WHAT THE TASK ASKS =>
Put every non-blank line from the records below into one numbered list, in their original order.
BEGIN
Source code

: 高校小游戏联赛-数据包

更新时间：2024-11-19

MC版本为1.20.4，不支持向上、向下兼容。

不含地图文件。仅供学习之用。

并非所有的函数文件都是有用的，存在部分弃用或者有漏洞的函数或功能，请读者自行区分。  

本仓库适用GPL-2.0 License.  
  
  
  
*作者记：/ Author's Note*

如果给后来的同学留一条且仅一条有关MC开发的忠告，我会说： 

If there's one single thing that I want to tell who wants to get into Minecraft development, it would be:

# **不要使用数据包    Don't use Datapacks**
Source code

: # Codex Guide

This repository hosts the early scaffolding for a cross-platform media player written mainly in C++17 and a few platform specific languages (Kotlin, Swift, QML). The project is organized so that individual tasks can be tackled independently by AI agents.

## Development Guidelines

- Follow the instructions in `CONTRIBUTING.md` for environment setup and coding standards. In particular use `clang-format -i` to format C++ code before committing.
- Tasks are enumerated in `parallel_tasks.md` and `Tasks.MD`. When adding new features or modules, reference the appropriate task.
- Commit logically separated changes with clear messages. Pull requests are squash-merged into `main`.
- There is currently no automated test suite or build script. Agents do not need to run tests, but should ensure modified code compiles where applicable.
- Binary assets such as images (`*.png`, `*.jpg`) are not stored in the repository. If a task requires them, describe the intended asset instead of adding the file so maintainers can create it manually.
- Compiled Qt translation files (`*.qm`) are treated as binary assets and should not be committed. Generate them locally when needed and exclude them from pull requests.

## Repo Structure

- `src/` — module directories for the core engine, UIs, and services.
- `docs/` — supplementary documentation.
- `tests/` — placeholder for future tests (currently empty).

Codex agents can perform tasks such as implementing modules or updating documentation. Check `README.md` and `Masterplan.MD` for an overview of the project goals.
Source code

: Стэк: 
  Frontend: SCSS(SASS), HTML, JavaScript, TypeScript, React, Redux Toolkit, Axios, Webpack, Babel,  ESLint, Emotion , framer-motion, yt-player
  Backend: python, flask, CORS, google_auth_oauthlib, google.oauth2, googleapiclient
END
SOLUTION TO THIS EXERCISE =>
1. Source code
2. : 高校小游戏联赛-数据包
3. 更新时间：2024-11-19
4. MC版本为1.20.4，不支持向上、向下兼容。
5. 不含地图文件。仅供学习之用。
6. 并非所有的函数文件都是有用的，存在部分弃用或者有漏洞的函数或功能，请读者自行区分。  
7. 本仓库适用GPL-2.0 License.  
8. *作者记：/ Author's Note*
9. 如果给后来的同学留一条且仅一条有关MC开发的忠告，我会说： 
10. If there's one single thing that I want to tell who wants to get into Minecraft development, it would be:
11. # **不要使用数据包    Don't use Datapacks**
12. Source code
13. : # Codex Guide
14. This repository hosts the early scaffolding for a cross-platform media player written mainly in C++17 and a few platform specific languages (Kotlin, Swift, QML). The project is organized so that individual tasks can be tackled independently by AI agents.
15. ## Development Guidelines
16. - Follow the instructions in `CONTRIBUTING.md` for environment setup and coding standards. In particular use `clang-format -i` to format C++ code before committing.
17. - Tasks are enumerated in `parallel_tasks.md` and `Tasks.MD`. When adding new features or modules, reference the appropriate task.
18. - Commit logically separated changes with clear messages. Pull requests are squash-merged into `main`.
19. - There is currently no automated test suite or build script. Agents do not need to run tests, but should ensure modified code compiles where applicable.
20. - Binary assets such as images (`*.png`, `*.jpg`) are not stored in the repository. If a task requires them, describe the intended asset instead of adding the file so maintainers can create it manually.
21. - Compiled Qt translation files (`*.qm`) are treated as binary assets and should not be committed. Generate them locally when needed and exclude them from pull requests.
22. ## Repo Structure
23. - `src/` — module directories for the core engine, UIs, and services.
24. - `docs/` — supplementary documentation.
25. - `tests/` — placeholder for future tests (currently empty).
26. Codex agents can perform tasks such as implementing modules or updating documentation. Check `README.md` and `Masterplan.MD` for an overview of the project goals.
27. Source code
28. : Стэк: 
29.   Frontend: SCSS(SASS), HTML, JavaScript, TypeScript, React, Redux Toolkit, Axios, Webpack, Babel,  ESLint, Emotion , framer-motion, yt-player
30.   Backend: python, flask, CORS, google_auth_oauthlib, google.oauth2, googleapiclient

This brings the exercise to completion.